What is needed — Copy without any change the stretch of rows below, from their very first line through the line containing "les associations à", with both of those lines included.

(Items listed in a dataset)

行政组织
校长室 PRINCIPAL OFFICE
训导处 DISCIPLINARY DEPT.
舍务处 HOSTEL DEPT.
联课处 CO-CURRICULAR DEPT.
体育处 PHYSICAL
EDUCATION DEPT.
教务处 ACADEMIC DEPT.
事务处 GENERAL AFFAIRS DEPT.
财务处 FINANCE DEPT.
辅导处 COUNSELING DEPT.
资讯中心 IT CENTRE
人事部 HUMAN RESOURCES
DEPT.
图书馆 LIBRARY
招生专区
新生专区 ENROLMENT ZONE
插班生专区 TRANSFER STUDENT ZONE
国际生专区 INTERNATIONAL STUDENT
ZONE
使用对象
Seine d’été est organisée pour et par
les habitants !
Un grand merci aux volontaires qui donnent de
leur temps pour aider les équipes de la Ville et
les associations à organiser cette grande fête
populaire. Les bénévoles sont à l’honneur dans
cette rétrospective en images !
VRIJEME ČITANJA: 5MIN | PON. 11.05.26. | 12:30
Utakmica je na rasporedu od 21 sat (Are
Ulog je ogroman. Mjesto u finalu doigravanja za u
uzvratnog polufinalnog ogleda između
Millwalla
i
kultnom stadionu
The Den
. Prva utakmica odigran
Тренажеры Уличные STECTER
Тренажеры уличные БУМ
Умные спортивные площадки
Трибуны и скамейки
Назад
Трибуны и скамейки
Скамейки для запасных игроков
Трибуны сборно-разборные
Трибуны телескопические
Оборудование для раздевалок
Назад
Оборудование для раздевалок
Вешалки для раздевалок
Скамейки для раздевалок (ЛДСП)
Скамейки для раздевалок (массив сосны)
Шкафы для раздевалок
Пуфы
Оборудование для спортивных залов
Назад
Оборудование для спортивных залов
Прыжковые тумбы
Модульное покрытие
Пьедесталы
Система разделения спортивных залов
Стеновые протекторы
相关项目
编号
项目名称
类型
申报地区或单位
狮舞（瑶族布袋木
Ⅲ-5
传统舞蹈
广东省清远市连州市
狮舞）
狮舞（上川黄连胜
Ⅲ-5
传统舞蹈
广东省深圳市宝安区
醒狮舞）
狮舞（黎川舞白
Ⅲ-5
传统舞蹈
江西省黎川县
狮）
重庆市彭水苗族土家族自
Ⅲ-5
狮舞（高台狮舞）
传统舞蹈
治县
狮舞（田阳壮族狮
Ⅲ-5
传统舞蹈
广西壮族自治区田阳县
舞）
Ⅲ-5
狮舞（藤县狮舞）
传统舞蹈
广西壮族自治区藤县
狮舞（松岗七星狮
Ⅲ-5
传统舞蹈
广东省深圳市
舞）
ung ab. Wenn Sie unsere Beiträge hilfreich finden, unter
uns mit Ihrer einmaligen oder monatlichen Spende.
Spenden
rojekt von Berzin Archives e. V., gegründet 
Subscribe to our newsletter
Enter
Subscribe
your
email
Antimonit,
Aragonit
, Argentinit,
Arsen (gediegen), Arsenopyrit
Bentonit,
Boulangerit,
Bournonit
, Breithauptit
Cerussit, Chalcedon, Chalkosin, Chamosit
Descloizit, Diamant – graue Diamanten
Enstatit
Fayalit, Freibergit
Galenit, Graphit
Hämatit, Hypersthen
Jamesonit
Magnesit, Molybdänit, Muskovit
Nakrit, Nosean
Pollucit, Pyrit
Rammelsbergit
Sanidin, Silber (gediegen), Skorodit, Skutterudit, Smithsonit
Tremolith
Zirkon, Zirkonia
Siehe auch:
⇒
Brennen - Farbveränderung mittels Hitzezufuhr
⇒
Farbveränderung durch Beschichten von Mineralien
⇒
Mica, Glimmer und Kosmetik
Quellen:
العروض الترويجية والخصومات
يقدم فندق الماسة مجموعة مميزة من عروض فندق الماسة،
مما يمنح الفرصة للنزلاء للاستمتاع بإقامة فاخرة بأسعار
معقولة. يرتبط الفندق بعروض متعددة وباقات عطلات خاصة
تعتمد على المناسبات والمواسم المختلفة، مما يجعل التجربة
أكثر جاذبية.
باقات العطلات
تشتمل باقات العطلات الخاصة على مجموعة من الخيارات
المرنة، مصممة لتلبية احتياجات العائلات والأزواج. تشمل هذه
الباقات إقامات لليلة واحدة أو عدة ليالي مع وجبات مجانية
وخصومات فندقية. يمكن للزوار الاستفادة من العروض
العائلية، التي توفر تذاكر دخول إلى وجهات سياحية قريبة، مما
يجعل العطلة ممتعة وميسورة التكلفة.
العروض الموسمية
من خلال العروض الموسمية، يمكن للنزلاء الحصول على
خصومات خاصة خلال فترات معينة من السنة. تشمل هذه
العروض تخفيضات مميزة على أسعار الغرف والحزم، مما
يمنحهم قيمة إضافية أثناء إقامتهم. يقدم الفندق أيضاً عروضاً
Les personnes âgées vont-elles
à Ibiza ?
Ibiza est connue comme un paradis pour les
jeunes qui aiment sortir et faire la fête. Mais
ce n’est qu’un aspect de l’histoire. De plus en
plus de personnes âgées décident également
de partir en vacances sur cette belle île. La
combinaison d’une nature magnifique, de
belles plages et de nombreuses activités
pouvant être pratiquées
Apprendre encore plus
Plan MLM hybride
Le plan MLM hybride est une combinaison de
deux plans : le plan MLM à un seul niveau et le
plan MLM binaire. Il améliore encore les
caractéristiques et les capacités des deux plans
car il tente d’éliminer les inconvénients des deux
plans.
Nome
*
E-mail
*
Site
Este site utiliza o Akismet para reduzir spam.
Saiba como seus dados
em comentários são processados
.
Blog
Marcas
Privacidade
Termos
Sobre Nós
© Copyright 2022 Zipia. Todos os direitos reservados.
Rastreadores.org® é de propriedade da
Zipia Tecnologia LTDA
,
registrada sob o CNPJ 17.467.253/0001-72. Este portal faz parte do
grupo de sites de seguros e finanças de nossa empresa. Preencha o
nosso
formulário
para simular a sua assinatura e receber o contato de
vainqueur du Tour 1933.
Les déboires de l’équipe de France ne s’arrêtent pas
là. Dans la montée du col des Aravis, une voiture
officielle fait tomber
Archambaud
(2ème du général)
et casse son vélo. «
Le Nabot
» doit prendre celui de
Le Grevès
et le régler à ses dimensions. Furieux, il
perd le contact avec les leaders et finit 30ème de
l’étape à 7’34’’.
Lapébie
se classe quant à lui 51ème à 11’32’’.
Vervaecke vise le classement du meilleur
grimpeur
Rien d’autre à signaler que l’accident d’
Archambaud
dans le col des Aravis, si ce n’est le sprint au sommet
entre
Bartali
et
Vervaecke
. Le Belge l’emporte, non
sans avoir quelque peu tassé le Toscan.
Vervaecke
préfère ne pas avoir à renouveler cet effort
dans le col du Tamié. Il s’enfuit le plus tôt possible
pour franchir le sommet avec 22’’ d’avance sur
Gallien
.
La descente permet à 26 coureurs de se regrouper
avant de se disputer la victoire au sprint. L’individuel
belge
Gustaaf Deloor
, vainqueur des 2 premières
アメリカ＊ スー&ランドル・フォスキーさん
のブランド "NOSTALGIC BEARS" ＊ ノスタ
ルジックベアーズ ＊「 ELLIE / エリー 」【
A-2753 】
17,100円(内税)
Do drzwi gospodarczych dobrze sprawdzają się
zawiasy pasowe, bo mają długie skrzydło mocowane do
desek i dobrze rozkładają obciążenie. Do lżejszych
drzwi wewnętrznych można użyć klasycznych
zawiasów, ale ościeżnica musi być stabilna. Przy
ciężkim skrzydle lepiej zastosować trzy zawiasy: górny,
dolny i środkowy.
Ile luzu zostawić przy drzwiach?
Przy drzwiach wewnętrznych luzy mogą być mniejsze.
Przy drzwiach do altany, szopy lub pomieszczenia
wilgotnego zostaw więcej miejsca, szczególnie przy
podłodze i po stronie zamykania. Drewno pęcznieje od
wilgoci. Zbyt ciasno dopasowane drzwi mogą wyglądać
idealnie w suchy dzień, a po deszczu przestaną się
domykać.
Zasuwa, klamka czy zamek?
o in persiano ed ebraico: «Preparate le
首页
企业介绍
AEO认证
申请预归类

Your solution —
行政组织
校长室 PRINCIPAL OFFICE
训导处 DISCIPLINARY DEPT.
舍务处 HOSTEL DEPT.
联课处 CO-CURRICULAR DEPT.
体育处 PHYSICAL
EDUCATION DEPT.
教务处 ACADEMIC DEPT.
事务处 GENERAL AFFAIRS DEPT.
财务处 FINANCE DEPT.
辅导处 COUNSELING DEPT.
资讯中心 IT CENTRE
人事部 HUMAN RESOURCES
DEPT.
图书馆 LIBRARY
招生专区
新生专区 ENROLMENT ZONE
插班生专区 TRANSFER STUDENT ZONE
国际生专区 INTERNATIONAL STUDENT
ZONE
使用对象
Seine d’été est organisée pour et par
les habitants !
Un grand merci aux volontaires qui donnent de
leur temps pour aider les équipes de la Ville et
les associations à organiser cette grande fête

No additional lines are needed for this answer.